Propensity score analysis for a semi-continuous exposure variable: a study of gestational alcohol exposure and childhood cognition.
Tugba Akkaya HocagilRichard J CookSandra W JacobsonJoseph L JacobsonLouise M RyanPublished in: Journal of the Royal Statistical Society. Series A, (Statistics in Society) (2021)
Propensity score methodology has become increasingly popular in recent years as a tool for estimating causal effects in observational studies. Much of the related research has been directed at settings with binary or discrete exposure variables with more recent work involving continuous exposure variables. In environmental epidemiology, a substantial proportion of individuals is often completely unexposed while others may experience heavy exposure leading to an exposure distribution with a point mass at zero and a heavy right tail. We suggest a new approach to handle this type of exposure data by constructing a propensity score based on a two-part model and show how this model can be used to more reliably adjust for covariates of a semi-continuous exposure variable. We also consider the case when a misspecified propensity score is used in a regression adjustment and derive an explicit form of the bias. We show that the potential bias gets smaller as the estimated propensity score gets closer to the true expectation of the exposure variable given a set of observed covariates.
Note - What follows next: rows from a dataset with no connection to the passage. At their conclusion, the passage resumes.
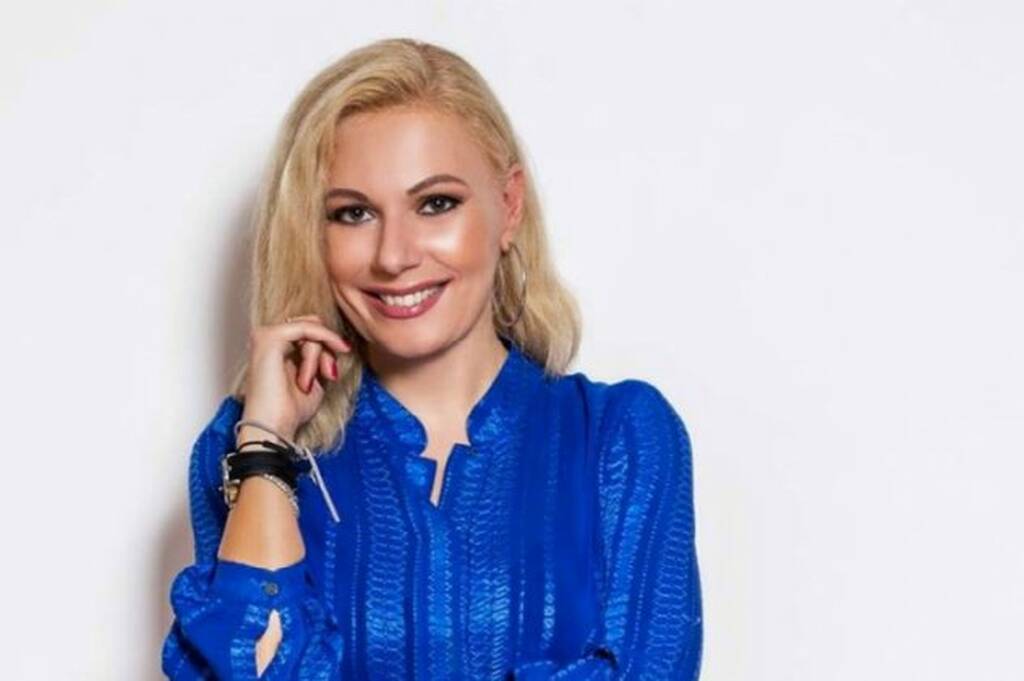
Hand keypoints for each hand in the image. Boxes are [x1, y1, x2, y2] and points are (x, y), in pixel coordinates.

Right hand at [239, 313, 351, 442]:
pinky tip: (319, 370)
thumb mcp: (313, 379)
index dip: (326, 348)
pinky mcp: (269, 338)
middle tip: (328, 375)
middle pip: (312, 325)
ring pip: (311, 327)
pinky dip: (320, 347)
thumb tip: (334, 343)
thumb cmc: (289, 410)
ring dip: (320, 356)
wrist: (274, 428)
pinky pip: (307, 328)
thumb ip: (320, 358)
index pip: (309, 332)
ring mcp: (266, 336)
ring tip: (309, 383)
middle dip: (326, 348)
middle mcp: (268, 338)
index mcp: (276, 347)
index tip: (332, 374)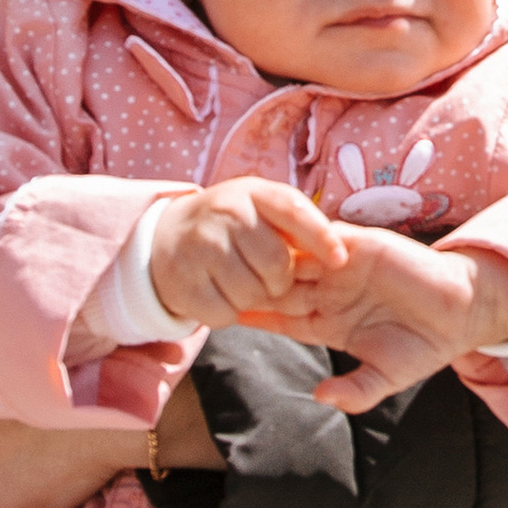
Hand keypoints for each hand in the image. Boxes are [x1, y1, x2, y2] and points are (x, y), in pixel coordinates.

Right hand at [148, 178, 347, 329]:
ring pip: (251, 294)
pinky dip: (227, 313)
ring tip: (241, 282)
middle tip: (269, 278)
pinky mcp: (182, 280)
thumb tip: (338, 254)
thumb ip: (296, 223)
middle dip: (280, 281)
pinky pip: (224, 314)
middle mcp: (226, 213)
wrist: (168, 234)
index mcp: (253, 193)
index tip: (340, 260)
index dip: (320, 237)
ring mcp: (200, 245)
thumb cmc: (234, 224)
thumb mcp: (261, 208)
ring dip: (253, 299)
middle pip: (276, 264)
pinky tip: (219, 294)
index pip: (294, 211)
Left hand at [237, 230, 507, 413]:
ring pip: (295, 258)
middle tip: (216, 275)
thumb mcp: (386, 377)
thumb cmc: (426, 345)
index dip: (256, 317)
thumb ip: (354, 391)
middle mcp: (332, 292)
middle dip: (250, 283)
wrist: (464, 311)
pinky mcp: (362, 246)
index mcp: (331, 322)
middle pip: (280, 286)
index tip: (222, 316)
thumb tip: (320, 397)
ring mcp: (344, 267)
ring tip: (235, 250)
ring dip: (269, 256)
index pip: (283, 319)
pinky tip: (276, 233)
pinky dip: (303, 236)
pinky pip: (325, 237)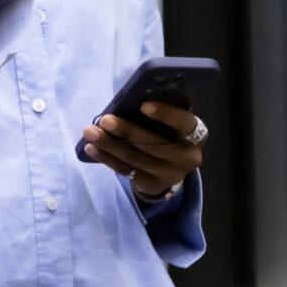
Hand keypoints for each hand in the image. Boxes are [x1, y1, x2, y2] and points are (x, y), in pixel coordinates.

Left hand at [81, 100, 204, 199]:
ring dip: (109, 144)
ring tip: (90, 132)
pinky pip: (126, 171)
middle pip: (153, 143)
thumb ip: (161, 113)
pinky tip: (91, 148)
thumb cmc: (169, 132)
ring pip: (135, 157)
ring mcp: (170, 174)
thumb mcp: (172, 122)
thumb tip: (129, 101)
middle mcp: (187, 157)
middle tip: (104, 120)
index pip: (184, 123)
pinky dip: (106, 158)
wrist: (172, 165)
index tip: (143, 105)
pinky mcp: (152, 184)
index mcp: (197, 134)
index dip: (165, 114)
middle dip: (126, 131)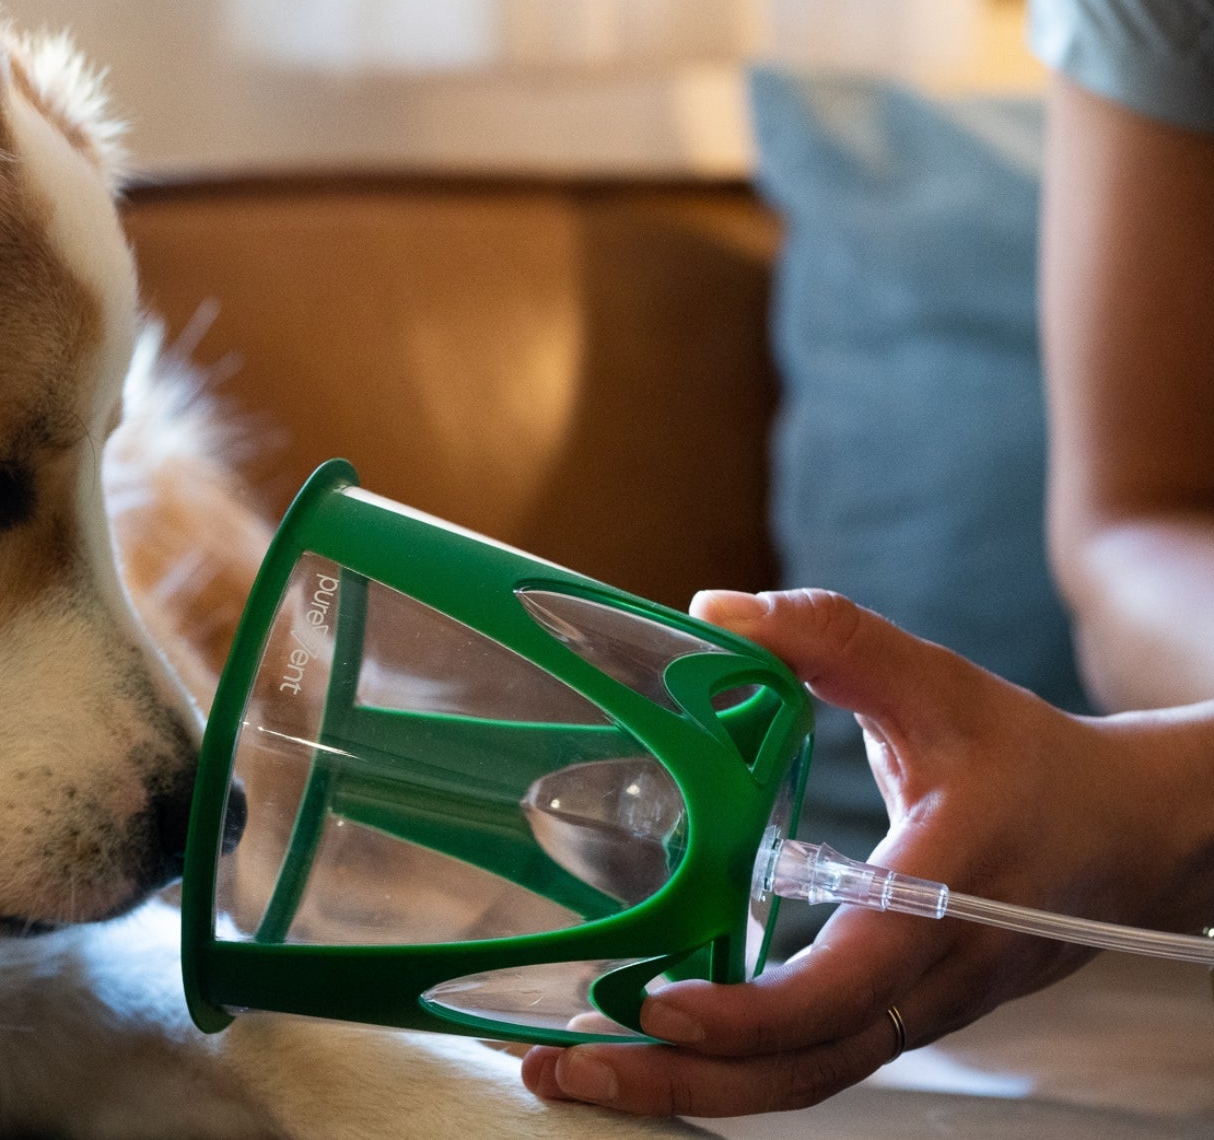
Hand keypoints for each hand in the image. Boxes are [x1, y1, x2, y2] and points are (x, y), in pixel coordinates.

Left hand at [519, 588, 1213, 1116]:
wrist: (1134, 841)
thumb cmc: (1034, 764)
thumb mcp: (938, 683)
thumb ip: (832, 639)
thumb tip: (711, 612)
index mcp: (942, 898)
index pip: (845, 983)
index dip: (752, 1011)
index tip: (659, 1005)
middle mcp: (927, 978)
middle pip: (803, 1067)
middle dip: (679, 1082)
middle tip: (567, 1069)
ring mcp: (913, 1012)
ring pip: (800, 1081)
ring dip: (686, 1088)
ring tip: (575, 1072)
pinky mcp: (895, 1019)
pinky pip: (807, 1064)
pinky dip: (723, 1070)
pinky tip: (641, 1050)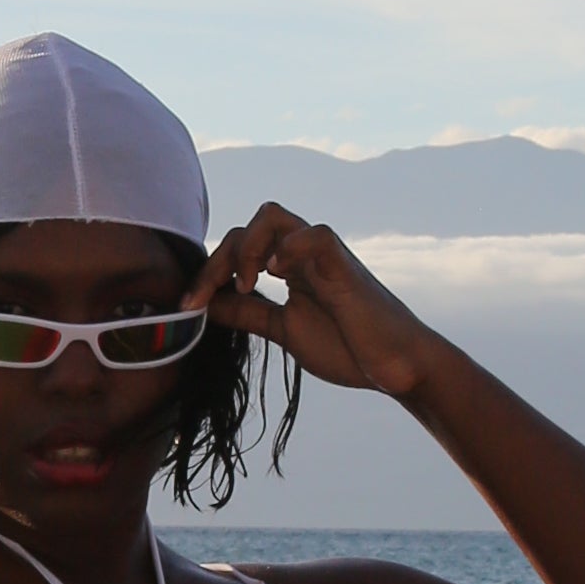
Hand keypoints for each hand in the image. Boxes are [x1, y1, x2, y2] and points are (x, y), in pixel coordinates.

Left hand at [197, 202, 440, 406]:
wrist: (395, 367)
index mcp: (287, 266)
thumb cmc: (348, 347)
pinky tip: (275, 275)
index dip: (207, 272)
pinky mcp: (344, 265)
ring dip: (245, 248)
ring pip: (272, 216)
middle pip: (246, 227)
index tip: (189, 305)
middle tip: (200, 298)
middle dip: (215, 262)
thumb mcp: (283, 330)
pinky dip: (289, 247)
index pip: (236, 247)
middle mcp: (301, 253)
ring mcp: (322, 255)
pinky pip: (314, 235)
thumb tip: (205, 305)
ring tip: (246, 286)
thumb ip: (249, 314)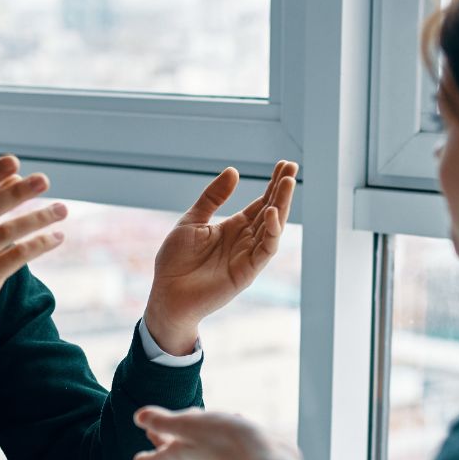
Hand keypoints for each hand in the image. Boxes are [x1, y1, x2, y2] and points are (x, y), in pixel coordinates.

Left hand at [133, 406, 312, 459]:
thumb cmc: (227, 443)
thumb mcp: (189, 426)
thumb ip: (164, 422)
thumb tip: (138, 418)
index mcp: (184, 455)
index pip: (159, 458)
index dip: (148, 457)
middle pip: (179, 451)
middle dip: (166, 442)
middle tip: (154, 436)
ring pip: (204, 446)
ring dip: (196, 434)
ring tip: (193, 423)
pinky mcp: (245, 457)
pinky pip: (229, 441)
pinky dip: (225, 430)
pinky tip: (236, 419)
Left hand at [143, 160, 297, 354]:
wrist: (166, 294)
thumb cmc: (175, 261)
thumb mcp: (192, 221)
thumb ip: (213, 198)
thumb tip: (234, 171)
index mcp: (233, 228)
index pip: (260, 203)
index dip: (273, 185)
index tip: (284, 165)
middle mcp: (245, 241)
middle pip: (271, 211)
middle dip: (283, 191)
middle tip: (292, 168)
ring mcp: (247, 257)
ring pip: (272, 229)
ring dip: (281, 206)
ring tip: (288, 184)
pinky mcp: (246, 273)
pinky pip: (265, 251)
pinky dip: (271, 233)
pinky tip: (271, 213)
While this result pertains to a more general setting, we use it to evaluate the potential bias in settings in which the true exposure has a semi-continuous structure. We also evaluate and compare the performance of our proposed method through simulation studies relative to a simpler linear regression-based propensity score for a continuous exposure variable as well as through direct covariate adjustment. Overall, we find that using a propensity score constructed via a two-part model significantly improves the regression estimate when the exposure variable is semi-continuous in nature. Specifically when the proportion of non-exposed subjects is high and the effects of covariates on exposure and outcome are strong, the proposed two-part propensity score method outperforms the more standard competing methods. We illustrate our method using data from the Detroit Longitudinal Cohort Study in which the exposure variable reflects gestational alcohol exposure featuring zero values and a long tail.